EUGENE, Ore. — Contrary to popular belief, Oregon athletic director Rob Mullens does not sit on a throne of gold with Nike swooshes emblazoned on all sides. Part of his office view in the Casanova Center is the parking lot.
Granted, the parking lot in 2013 will become a new $41 million, six-floor football complex that’s under construction, but that’s more a function of doing business in the BCS top 10. They’re not building it because of what many people feel is the driving force behind Oregon’s facilities: “Because we can.”
Yes, Mullens knows there are advantages having Nike chief executive Phil Knight as your biggest booster and not Don from Don’s Dodge. Since Colorado drubbed Oregon 38-6 in the Cotton Bowl 16 years ago, Knight has contributed an estimated $200 million to Oregon’s athletic department, money that has gone to a $90 million face-lift of Autzen Stadium in 2002, a $42 million academic center last year and $100 million in bonding to help pay for the $200 million, state-of-the- art, 12,541-seat Matthew Knight Arena basketball facility, which opened last season.
The end result: 79 consecutive football sellouts, a trip to last season’s BCS title game, a 5-1 record and a No. 9 ranking entering Saturday game at Colorado.
For Mullens, surprisingly, fundraising remains a challenge.
“Some people perceive that we have everything that we need because they see the quality of facilities and the level of success that we have and the number of sellouts,” Mullens said. “But there are also people who understand where this program was.”
Mullens’ pitch to midrange and ground-level donors is this: Since the Bowl Championship Series began in the 1998 season, Oregon has the smallest stadium of any participant.
“Remember, our asset base is 54,000 seats,” Mullens said. “We’re competing against folks with 85,000, 90,000, 105,000 seats sold out and an incredibly broad donor base.”

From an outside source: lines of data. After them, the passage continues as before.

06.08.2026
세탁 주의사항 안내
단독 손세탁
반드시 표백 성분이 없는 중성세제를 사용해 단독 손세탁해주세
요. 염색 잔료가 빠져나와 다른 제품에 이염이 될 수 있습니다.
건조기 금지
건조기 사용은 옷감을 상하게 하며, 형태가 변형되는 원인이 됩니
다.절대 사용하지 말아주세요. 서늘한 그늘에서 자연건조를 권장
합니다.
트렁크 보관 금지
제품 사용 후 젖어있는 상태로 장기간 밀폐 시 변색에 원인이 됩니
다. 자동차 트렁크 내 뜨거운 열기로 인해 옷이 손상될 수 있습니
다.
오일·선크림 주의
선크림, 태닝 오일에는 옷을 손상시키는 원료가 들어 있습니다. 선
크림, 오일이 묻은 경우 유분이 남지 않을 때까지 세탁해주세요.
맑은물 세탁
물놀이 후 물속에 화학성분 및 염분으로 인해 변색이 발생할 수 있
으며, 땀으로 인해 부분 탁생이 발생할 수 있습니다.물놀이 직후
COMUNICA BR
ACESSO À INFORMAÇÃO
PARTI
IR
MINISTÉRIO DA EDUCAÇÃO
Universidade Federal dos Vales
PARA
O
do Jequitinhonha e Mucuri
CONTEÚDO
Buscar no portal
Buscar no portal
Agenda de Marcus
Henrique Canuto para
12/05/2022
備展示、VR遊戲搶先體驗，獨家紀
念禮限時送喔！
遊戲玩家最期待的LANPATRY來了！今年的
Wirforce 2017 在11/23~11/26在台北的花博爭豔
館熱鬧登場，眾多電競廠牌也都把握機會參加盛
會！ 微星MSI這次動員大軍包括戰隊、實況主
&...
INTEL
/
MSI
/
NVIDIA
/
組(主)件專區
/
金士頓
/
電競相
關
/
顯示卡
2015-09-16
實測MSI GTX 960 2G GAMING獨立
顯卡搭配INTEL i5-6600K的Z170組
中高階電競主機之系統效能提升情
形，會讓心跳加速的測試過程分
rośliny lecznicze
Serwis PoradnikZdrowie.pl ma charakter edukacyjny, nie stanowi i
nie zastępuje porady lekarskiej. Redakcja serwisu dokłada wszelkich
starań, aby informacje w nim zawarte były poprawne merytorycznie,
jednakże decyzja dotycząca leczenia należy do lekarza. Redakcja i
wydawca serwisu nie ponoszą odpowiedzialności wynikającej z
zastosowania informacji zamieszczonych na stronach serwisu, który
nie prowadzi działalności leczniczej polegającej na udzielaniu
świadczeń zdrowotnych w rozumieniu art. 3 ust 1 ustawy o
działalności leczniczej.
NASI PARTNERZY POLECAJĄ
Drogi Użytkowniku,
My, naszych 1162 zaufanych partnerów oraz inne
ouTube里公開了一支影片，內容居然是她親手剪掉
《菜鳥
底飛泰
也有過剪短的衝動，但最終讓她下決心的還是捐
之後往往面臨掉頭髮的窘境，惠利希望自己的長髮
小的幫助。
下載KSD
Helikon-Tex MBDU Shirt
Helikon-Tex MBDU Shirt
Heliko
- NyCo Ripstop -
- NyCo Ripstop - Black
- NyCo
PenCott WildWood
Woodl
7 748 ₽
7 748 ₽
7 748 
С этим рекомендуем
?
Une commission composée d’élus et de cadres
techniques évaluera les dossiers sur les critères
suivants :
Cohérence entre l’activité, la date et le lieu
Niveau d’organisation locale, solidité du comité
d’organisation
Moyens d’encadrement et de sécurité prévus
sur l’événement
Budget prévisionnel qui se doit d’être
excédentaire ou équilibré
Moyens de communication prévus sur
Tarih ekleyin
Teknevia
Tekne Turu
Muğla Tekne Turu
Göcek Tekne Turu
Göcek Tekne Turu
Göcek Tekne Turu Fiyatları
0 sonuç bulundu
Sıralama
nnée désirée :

Also, Oregon’s one-time recruiting advantage is slipping. Ten years ago, the country-club-quality locker rooms, training facilities and athletic department building titillated many a prep All-American toward giving Oregon a chance.

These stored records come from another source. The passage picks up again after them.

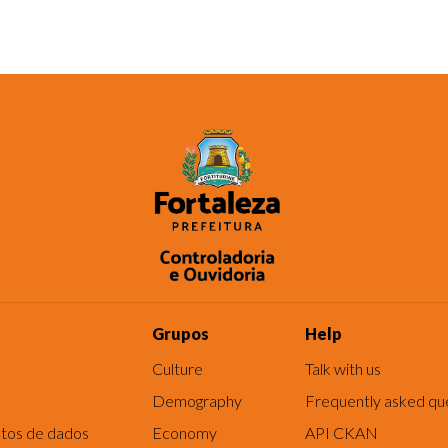
Grupos
Help
Culture
Talk with us
Demography
Frequently asked qu
tos de dados
Economy
API CKAN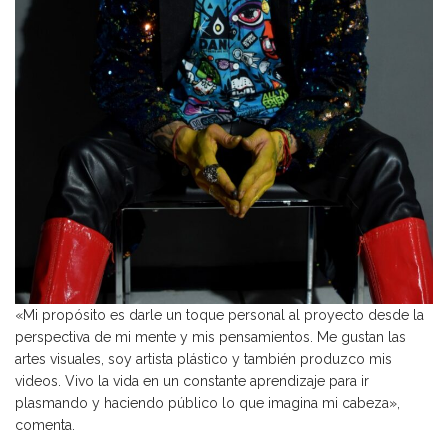
«Mi propósito es darle un toque personal al proyecto desde la
perspectiva de mi mente y mis pensamientos. Me gustan las
artes visuales, soy artista plástico y también produzco mis
videos. Vivo la vida en un constante aprendizaje para ir
plasmando y haciendo público lo que imagina mi cabeza»,
comenta.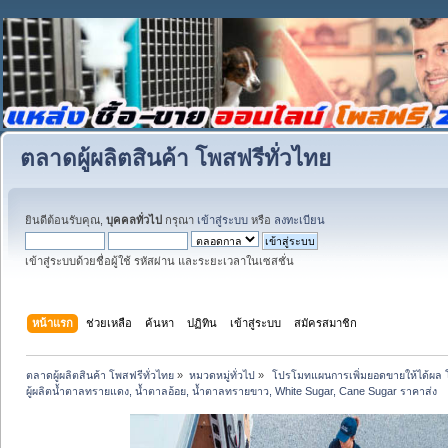
ตลาดผู้ผลิตสินค้า โพสฟรีทั่วไทย
ยินดีต้อนรับคุณ,
บุคคลทั่วไป
กรุณา
เข้าสู่ระบบ
หรือ
ลงทะเบียน
เข้าสู่ระบบด้วยชื่อผู้ใช้ รหัสผ่าน และระยะเวลาในเซสชั่น
หน้าแรก
ช่วยเหลือ
ค้นหา
ปฏิทิน
เข้าสู่ระบบ
สมัครสมาชิก
ตลาดผู้ผลิตสินค้า โพสฟรีทั่วไทย
»
หมวดหมู่ทั่วไป
»
 โปรโมทแผนการเพิ่มยอดขายให้ได้ผล 
ผู้ผลิตน้ำตาลทรายแดง, น้ำตาลอ้อย, น้ำตาลทรายขาว, White Sugar, Cane Sugar ราคาส่ง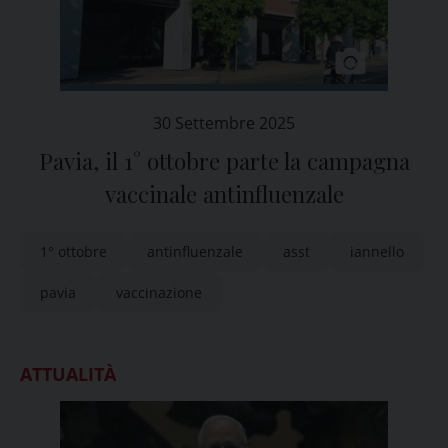
30 Settembre 2025
Pavia, il 1° ottobre parte la campagna
vaccinale antinfluenzale
1° ottobre
antinfluenzale
asst
iannello
pavia
vaccinazione
ATTUALITÀ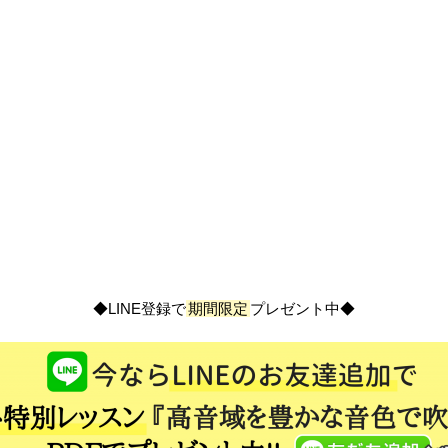
◆LINE登録で
期間限定
プレゼント中◆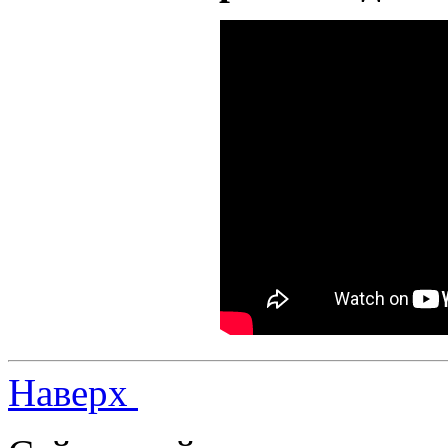
Наверх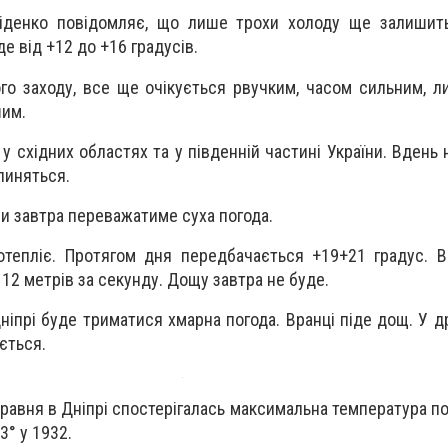
іденко повідомляє, що лише трохи холоду ще залишить
де від +12 до +16 градусів.
ого заходу, все ще очікується рвучким, часом сильним, л
шим.
у східних областях та у південній частині України. Вдень
пиняться.
ни завтра переважатиме суха погода.
отепліє. Протягом дня передбачається +19+21 градус. Ві
 12 метрів за секунду. Дощу завтра не буде.
ніпрі буде триматися хмарна погода. Вранці піде дощ. У д
ється.
травня в Дніпрі спостерігалась максимальна температура по
3° у 1932.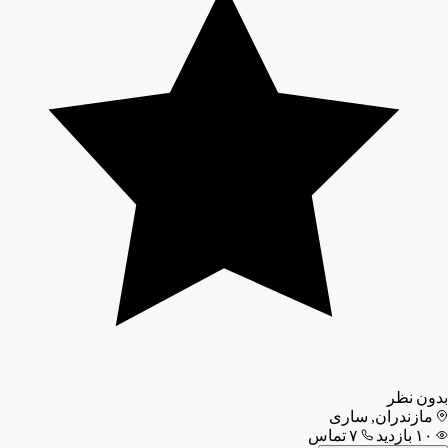
بدون نظر
مازندران, ساری
۱۰ بازدید
۷ تماس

Today, Oregon is just another soldier in the arms race.
“I spent eight years in the SEC, 6 1/2 in the ACC,” said Mullens, hired in July 2010 from Kentucky, where he was deputy director of athletics. “There are a lot of other institutions who have first-rate facilities — and the SEC, their facilities are deep. I’d line ours up with any of those, but we’re not alone.”

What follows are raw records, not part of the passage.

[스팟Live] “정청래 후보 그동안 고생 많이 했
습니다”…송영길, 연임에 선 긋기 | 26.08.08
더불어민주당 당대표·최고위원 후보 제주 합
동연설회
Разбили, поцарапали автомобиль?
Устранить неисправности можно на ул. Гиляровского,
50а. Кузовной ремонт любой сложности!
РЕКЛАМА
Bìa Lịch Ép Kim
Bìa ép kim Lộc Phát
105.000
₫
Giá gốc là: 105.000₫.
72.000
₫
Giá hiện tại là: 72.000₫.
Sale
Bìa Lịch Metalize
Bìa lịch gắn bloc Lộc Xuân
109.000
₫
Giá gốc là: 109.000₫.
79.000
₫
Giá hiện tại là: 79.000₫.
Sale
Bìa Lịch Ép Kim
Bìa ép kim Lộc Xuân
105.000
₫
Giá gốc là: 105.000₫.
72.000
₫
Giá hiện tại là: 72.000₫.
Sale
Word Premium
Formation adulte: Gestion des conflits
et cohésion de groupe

One major problem lurks, however. The NCAA is investigating Oregon’s $25,000 payment to recruiting service director Will Lyles, who allegedly steered five-star tailback Lache Seastrunk to the Ducks last year.
Lyles told : “Indirectly, I played a pivotal role in (Seastrunk’s signing with Oregon).” Oregon has denied wrongdoing, and Lyles has since backpedaled from earlier statements.
“I’m not concerned,” Mullens said. “We have a fine system in place. I trust our team. We’ve been completely forthright, open and provided and responded to anything that anybody needed.”
But if the NCAA finds Oregon at fault, the probation could be severe. Could Oregon withstand a major setback?
“We’re building the foundation to sustain that success,” Mullens said. “Our expectation is we’re an elite football program, and we’ll remain an elite football program.”